A single GPFS command can perform a file system function across the entire cluster, and most can be issued from any server in the cluster. Optionally, you can designate a group of administration servers that can be used to perform all cluster administration tasks, or only authorize a single login session to perform admin commands cluster-wide. This allows for higher security by reducing the scope of server-to-server administrative access.


You can use snapshots to protect data from human error.

A snapshot is used to preserve the file system’s contents at a single point in time. It contains a copy of only the file system data that has changed since the last snapshot was created and keeps that data in the same pool as the original file, which keeps space usage at a minimum.



Snapshots provide an online backup capability that allows you (or an end user) to easily recover from an accidental file deletion, or the ability to compare a file to an older version.

Clustered NFS

To better enable end user access to a GPFS file system, the file system can be exported to clients outside the cluster through NFS (Network File System), including the capability of exporting the same data from multiple servers. This GPFS feature is called Clustered NFS (cNFS). Clustered NFS allows you to provide scalable file service with simultaneous access to a common set of data from multiple servers. The cNFS feature includes failover capability, so if a NFS server fails, the clients connected to that server automatically connect to another server in the cluster.

NFS is a Network file system protocol that enables access to storage by using a standard protocol over a TCP/IP network. NFS protocol access is commonly provided by a networkattached storage (NAS) appliance or similar device. Samba enables file and print services for Microsoft Windows clients from UNIX and Linux based servers.

   1. Shared disk

A shared disk cluster is the most basic environment. In this configuration, the storage is directly attached to all servers in the cluster. Application data flows over the SAN, and control information flows among the GPFS servers in the cluster over a TCP/IP network.



This configuration is best for small clusters (1 to 50 servers) when all servers in the cluster need the highest performance access to the data. For example, this configuration is good for high-speed data access for digital media applications or a storage infrastructure for data analytics.

   2. Network Shared Disk (NSD) protocol

GPFS uses a network to transfer control information and data to NSD clients. The network doesn’t need to be dedicated to GPFS, but it should provide sufficient bandwidth to meet your GPFS and other applications sharing the bandwidth.

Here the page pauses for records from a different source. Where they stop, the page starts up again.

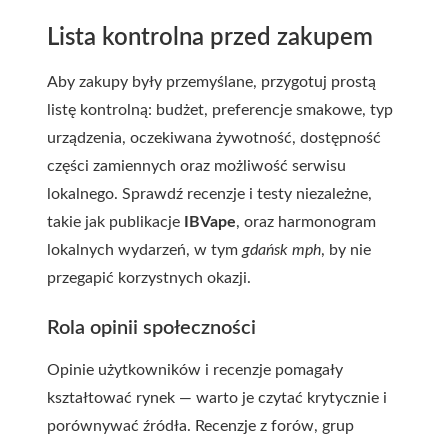
Lista kontrolna przed zakupem
Aby zakupy były przemyślane, przygotuj prostą
listę kontrolną: budżet, preferencje smakowe, typ
urządzenia, oczekiwana żywotność, dostępność
części zamiennych oraz możliwość serwisu
lokalnego. Sprawdź recenzje i testy niezależne,
takie jak publikacje
IBVape
, oraz harmonogram
lokalnych wydarzeń, w tym
gdańsk mph
, by nie
przegapić korzystnych okazji.
Rola opinii społeczności
Opinie użytkowników i recenzje pomagały
kształtować rynek — warto je czytać krytycznie i
porównywać źródła. Recenzje z forów, grup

In a NSD server configuration, a subset of the total server population is defined as NSD servers. The NSD servers are responsible for the abstraction of disk data blocks across an IP-based network. The fact that I/O is remote is transparent to the application. Figure 3-3 shows an example of a configuration where a set of compute servers are connected to a set of NSD servers via a high-speed interconnect or an IP-based network (such as Ethernet). In this example, data to the NSD servers flows over the SAN, and data and control information flows to the clients across the LAN.



An NSD server architecture is well suited to clusters with sufficient network bandwidth between the I/O servers and the clients. For example, statistical applications like financial fraud detection, supply chain management, or data mining.

   3. Empowering global collaboration

GPFS provides low latency access to data from anywhere in the world with Active File Management (AFM) distributed disk caching technology. AFM expands the GPFS global namespace across geographical distances, providing fast read and write performance with automated namespace management from anywhere in the world. As data is written or modified at one location, all other locations get the same data with minimal delays. These game-changing capabilities accelerate project schedules and improve productivity for globally distributed teams.